In Genf war die Luftfahrtfrage bei Unterredungen zwischen v. Schubert und Massigli am 10. und 16. 3. kurz erörtert worden. Dabei wurde deutlich, daß die Botschafterkonferenz dem dt. Vorschlag, jährlich 12 Militärpersonen zur Pilotenausbildung zuzulassen (vgl. Anm 7 zu Dok. Nr. 309), nicht zustimmen, sondern sich lediglich mit einer Gesamtzahl von 12 flugberechtigten Reichswehrangehörigen einverstanden erklären würde. S. hierüber die telegrafischen Berichte v. Schuberts in: ADAP, Serie B, Bd. I, 1, Dok. Nr. 149 und 167.
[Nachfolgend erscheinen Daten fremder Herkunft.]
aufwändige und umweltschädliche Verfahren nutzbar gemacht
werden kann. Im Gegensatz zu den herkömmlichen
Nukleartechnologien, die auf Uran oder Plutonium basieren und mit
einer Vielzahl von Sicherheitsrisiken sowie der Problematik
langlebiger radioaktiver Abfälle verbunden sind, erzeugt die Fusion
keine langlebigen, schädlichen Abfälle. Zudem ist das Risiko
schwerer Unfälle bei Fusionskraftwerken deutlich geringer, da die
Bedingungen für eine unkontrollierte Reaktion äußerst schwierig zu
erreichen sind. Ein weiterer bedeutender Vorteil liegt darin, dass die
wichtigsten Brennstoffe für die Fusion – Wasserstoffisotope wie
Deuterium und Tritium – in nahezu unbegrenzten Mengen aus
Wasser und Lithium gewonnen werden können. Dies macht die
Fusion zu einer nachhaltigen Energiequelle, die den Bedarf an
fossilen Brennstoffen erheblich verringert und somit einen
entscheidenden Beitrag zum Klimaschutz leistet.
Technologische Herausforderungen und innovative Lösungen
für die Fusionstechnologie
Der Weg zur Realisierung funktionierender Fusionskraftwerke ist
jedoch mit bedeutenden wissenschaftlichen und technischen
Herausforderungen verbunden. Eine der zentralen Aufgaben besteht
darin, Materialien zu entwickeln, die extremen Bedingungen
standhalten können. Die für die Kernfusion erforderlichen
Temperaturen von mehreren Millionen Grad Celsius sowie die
Auf Grund einer Chefbesprechung, welche am 19. Februar 1926 unter dem Vorsitz des Herrn Reichskanzlers stattgefunden hat4, wurde die Delegation angewiesen, einige verhältnismäßig schwierige zivile Fragen, in denen aber eine erträgliche Einigung wohl möglich erscheint, in der Schwebe zu lassen, um für den Fall des Scheiterns der Verhandlungen das Odium auszuschließen, als ob der Abbruch lediglich wegen der die Reichswehr berührenden Fragen erfolgt sei. Diese hemmende Instruktion, welche – wie sich auf Grund der Genfer Besprechungen jetzt übersehen läßt – das Zustandekommen der gesamten Vereinbarung unmöglich machen würde, läßt sich m. E. jetzt nicht länger aufrechterhalten. Der außerordentliche Fortschritt, der in technischer Beziehung als erreichbar erscheint und der weit über das hinausgeht, was man vor einem halben Jahr noch für möglich hielt, wiegt m. E. zu schwer, um ihn wegen der von mir durchaus gewürdigten flugsportlichen Reichswehrinteressen aufs Spiel zu setzen.

4

Vgl. Anm. 26 zu Dok. Nr. 284.

IV.

Ich bitte, eine Entscheidung des Reichskabinetts darüber herbeizuführen, ob der Delegation für die Fortsetzung der Verhandlungen folgende Weisung mitgegeben werden kann:

1.

Die restlichen zivilen Punkte sind so schnell wie möglich zu klären und zu formulieren.

2.

In den die Reichswehr berührenden Fragen ist eine bestmögliche Formulierung zu erstreben.

3.

Die Gesamtformulierung des Notenwechsels ist „ne varietur“ abzuschließen und dem Reichskabinett zur Annahme oder Ablehnung des Ganzen vorzulegen.

Da die Delegation am Dienstag, dem 23. März 1926, abreisen muß, bitte ich im Einvernehmen mit dem Auswärtigen Amt, die Angelegenheit am 22. März 1926 auf die Tagesordnung einer Kabinettssitzung zu bringen.